In April 2004 a preliminary injunction against Sitecom Germany was granted by Munich District Court after Sitecom refused to cease distribution of Netfilter's GPL-licensed software in violation of the terms of the GPL Version 2. The court's ruling said:Defendant has infringed on the copyright of plaintiff by offering the software 'netfilter/iptables' for download and by advertising its distribution, without adhering to the license conditions of the GPL. Said actions would only be permissible if defendant had a license grant.

===Welte v. D-Link (2006) ===
On September 6, 2006 in the District Court of Frankfurt, the "gpl-violations.org" project prevailed against D-Link Germany GmbH regarding D-Link's copyright-infringing use of parts of the Linux Kernel in devices they distributed. The judgment stated that the GPL is valid, legally binding, and stands in German court.

===AFPA v. Edu4 (2009)===
September 22, 2009 the Paris Court of Appeals ruled that Edu4 violated the terms of the GNU GPL Version 2 by distributing binary copies of the remote desktop access software VNC while denying users access to its corresponding source code. Olivier Hugot, attorney of Free Software Foundation France said:Companies distributing the software have been given a strong reminder that the license's terms are enforceable under French law. And users in France can rest assured that, if need be, they can avail themselves of the legal system to see violations addressed and their rights respected...But what makes this ruling unique is the fact that the suit was filed by a user of the software, instead of a copyright holder. It's a commonly held belief that only the copyright holder of a work can enforce the license's terms - but that's not true in France. People who received software under the GNU GPL can also request compliance, since the license grants them rights from the authors.

===Free/Iliad (2011)===
This was an October 2008 case in Paris Regional Court. Free/Illiad is an internet service provider. The routers they distributed contained software licensed under GPL Version 2, but Free/Iliad didn't provide the source code or the GPL text.

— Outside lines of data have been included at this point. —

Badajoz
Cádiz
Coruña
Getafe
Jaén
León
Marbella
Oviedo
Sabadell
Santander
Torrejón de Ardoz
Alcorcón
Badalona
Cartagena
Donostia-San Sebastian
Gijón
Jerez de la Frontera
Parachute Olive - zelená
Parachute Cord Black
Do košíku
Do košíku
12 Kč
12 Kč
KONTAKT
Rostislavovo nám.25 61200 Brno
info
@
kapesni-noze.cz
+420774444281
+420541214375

Free/Illiad's argued that the routers are their property (not sold to customers) and still on their network, so their actions did not amount to "distribution" under the terms of the GPL. A secret extrajudicial agreement was reached in July 2011. Free has since released the source code and informed users of the GPL software used in their routers.

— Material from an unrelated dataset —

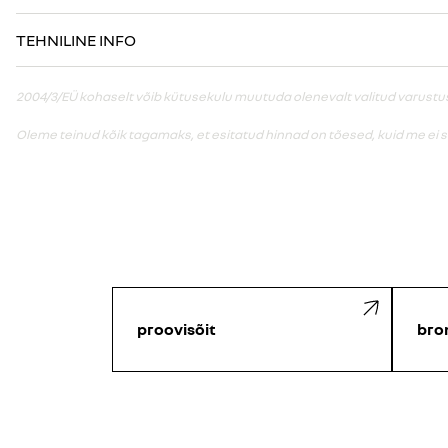
TEHNILINE INFO
2004/3/EÜ kohaselt võib kütusekulu muutuda olenevalt valitud varustusest
Oleme teinud kõik tagamaks, et esitatud hinnad on tõesed, kuid me ei 
proovisõit
bro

===China's courts rulings on open-source licensing (2018)===
The Beijing Intellectual Property Court (BIPC) heard a case from business-software developer Digital Heaven claiming software developer YouZi had copied the code for three plug-ins contained in its "Hbuilder" development tool. In 2018, the court found that YouZi violated copyright. This decision proved controversial since the legal test employed by the court differed from reasoning used by United States' courts.

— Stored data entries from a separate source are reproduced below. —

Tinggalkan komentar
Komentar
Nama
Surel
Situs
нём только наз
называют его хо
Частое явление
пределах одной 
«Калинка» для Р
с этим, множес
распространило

YouZi argued that since Hbuilder is based on a GNU open-source module known as "Aptana", licensed under General Public Licence Version 3, HBuilder is also open source software. The BIPC decided it was only necessary to identify whether the three specific plug-ins used by YouZi are subject to the GPL. The Aptana-GPL Exception License stipulates that identifiable sections of the modified version can be seen as independent works and would not fall under the GPL. Without further examination of the open source licences, the court ruled that the GPL did not apply to the three plug-ins and therefore Hbuilder could not be considered a derivative work licensed under the GPL.